WORK REQUIRED =>
Go to the line containing "left elbow: (919, 934)" in the listing below. Output that line and each later one exactly.

Segment Open

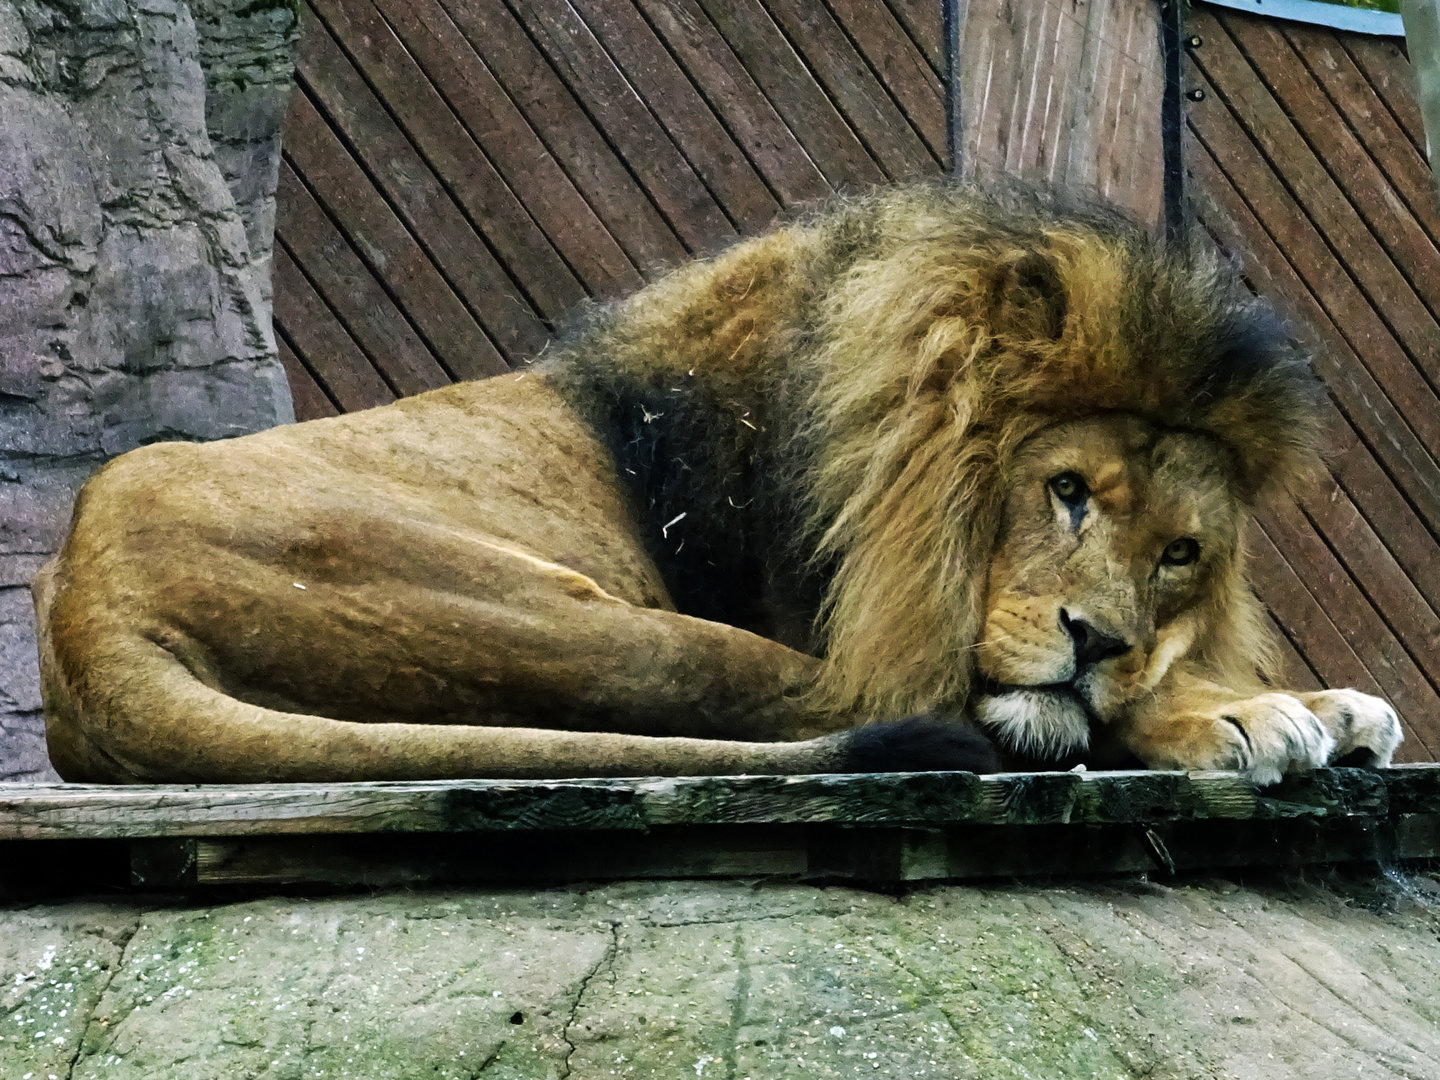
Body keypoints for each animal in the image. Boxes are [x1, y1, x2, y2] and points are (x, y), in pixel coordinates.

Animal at [33, 182, 1401, 785]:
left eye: (1181, 554)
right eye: (1066, 489)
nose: (1101, 639)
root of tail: (86, 626)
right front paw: (1252, 709)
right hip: (591, 623)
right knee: (879, 712)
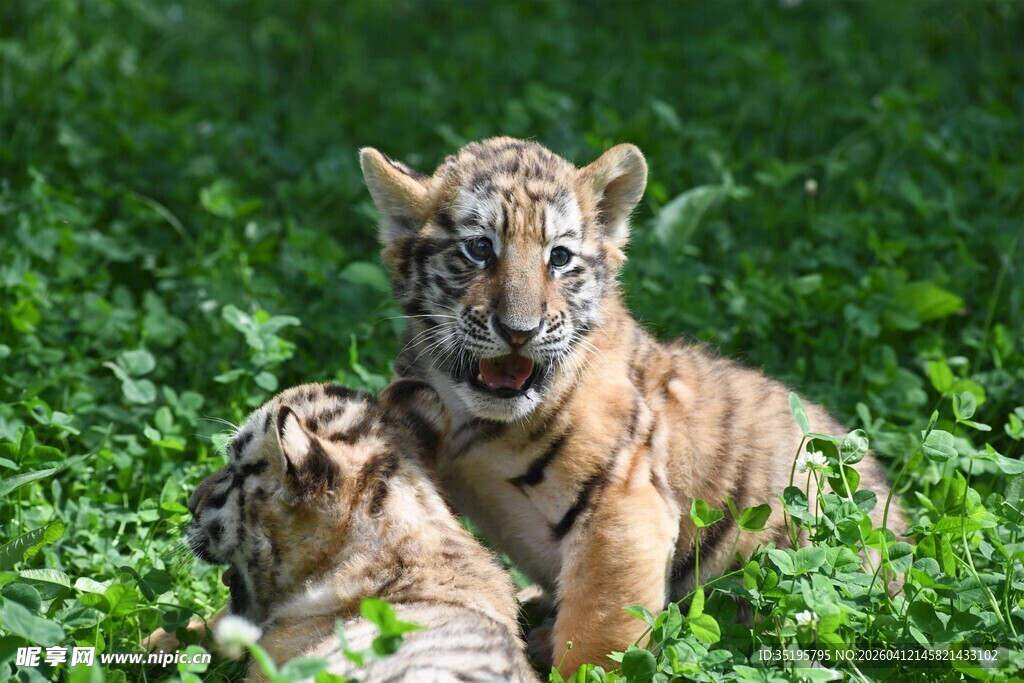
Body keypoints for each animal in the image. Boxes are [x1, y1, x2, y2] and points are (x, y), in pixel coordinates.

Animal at [359, 137, 907, 674]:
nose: (519, 331)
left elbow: (598, 633)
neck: (476, 418)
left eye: (559, 257)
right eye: (478, 248)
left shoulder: (622, 500)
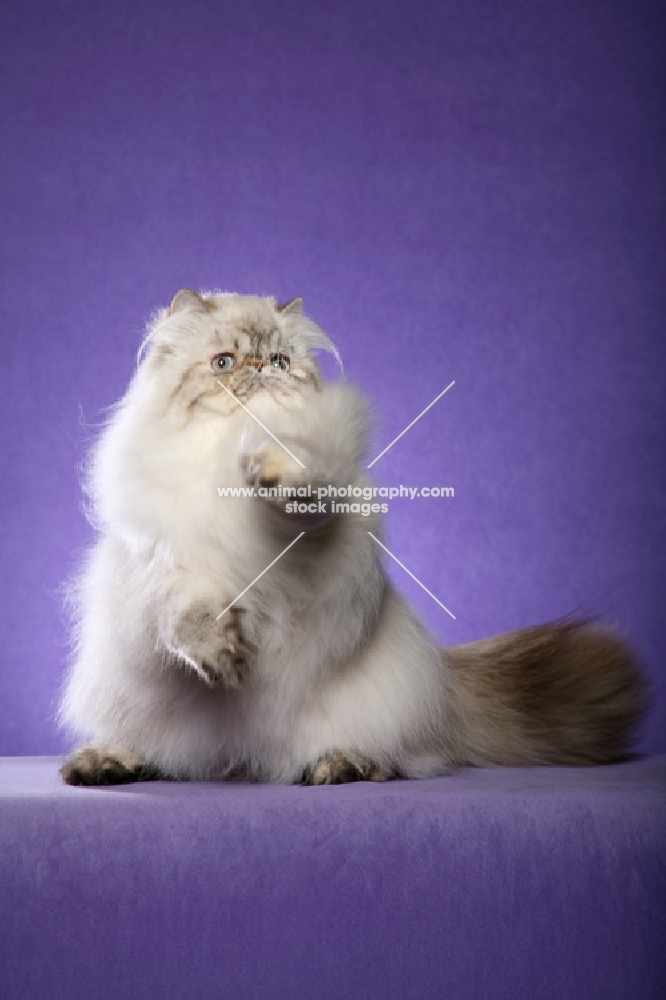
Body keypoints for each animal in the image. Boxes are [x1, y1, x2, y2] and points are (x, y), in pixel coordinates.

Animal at [58, 292, 644, 784]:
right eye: (224, 363)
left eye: (279, 363)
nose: (258, 371)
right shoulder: (168, 573)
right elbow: (192, 622)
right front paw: (222, 658)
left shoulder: (312, 526)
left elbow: (297, 481)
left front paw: (270, 469)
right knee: (166, 754)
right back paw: (105, 762)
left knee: (391, 757)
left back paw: (339, 765)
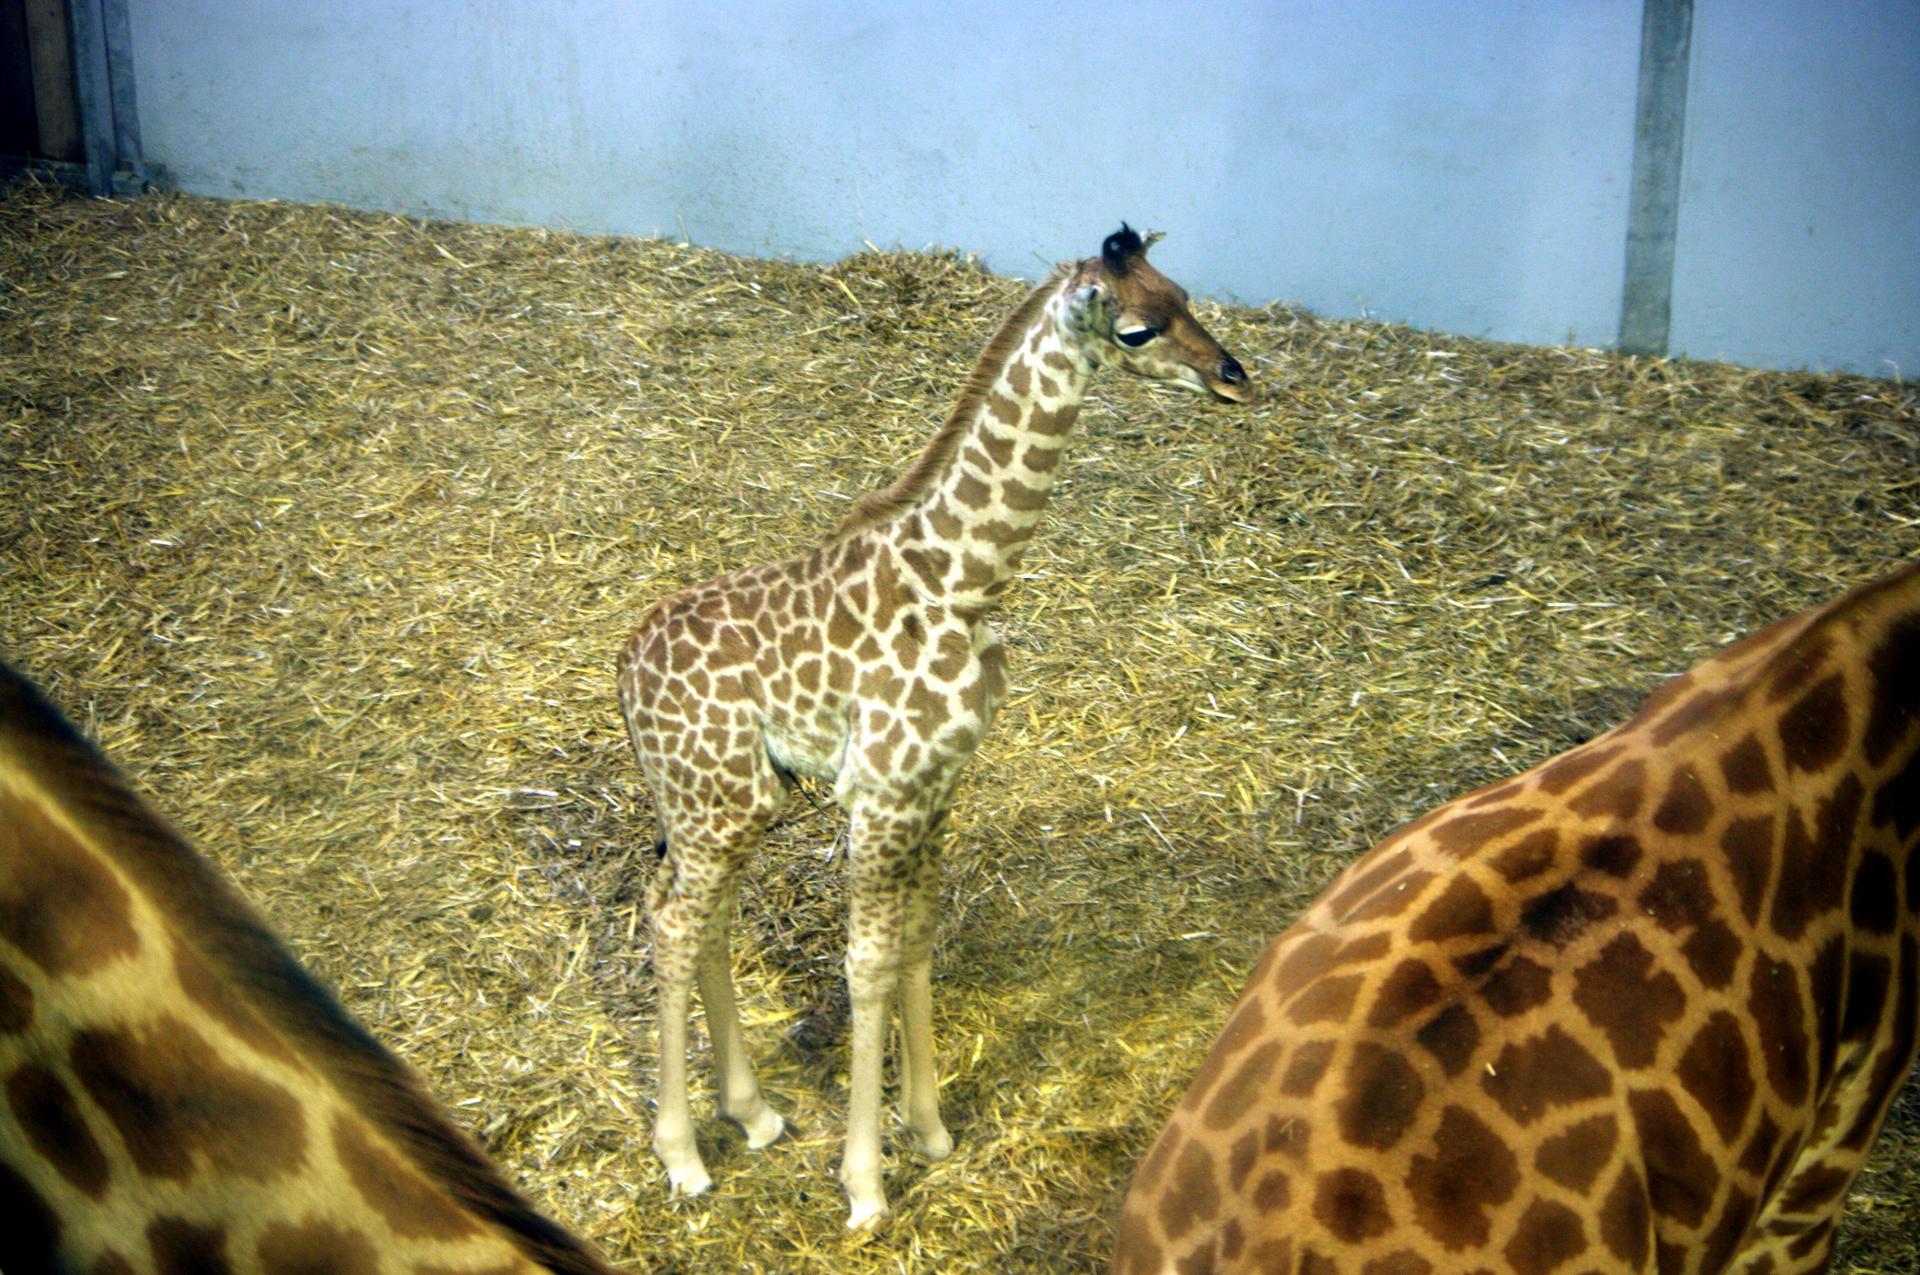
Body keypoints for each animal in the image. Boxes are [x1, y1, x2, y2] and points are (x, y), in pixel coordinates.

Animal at [618, 223, 1259, 1228]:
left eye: (1186, 294)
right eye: (1137, 331)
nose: (1236, 378)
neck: (963, 580)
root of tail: (621, 671)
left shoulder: (939, 783)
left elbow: (919, 934)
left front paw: (928, 1129)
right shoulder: (881, 793)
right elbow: (867, 962)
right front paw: (866, 1184)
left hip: (731, 802)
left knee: (696, 914)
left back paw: (752, 1112)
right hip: (714, 802)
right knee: (674, 920)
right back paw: (683, 1156)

Segment Closed

WRITTEN ANSWER =>
left elbow: (919, 934)
left front paw: (928, 1129)
right shoulder: (881, 793)
right elbow: (867, 962)
right front paw: (866, 1184)
left hip: (731, 802)
left knee: (696, 914)
left back paw: (752, 1112)
right hip: (714, 802)
right knee: (674, 920)
right back paw: (683, 1156)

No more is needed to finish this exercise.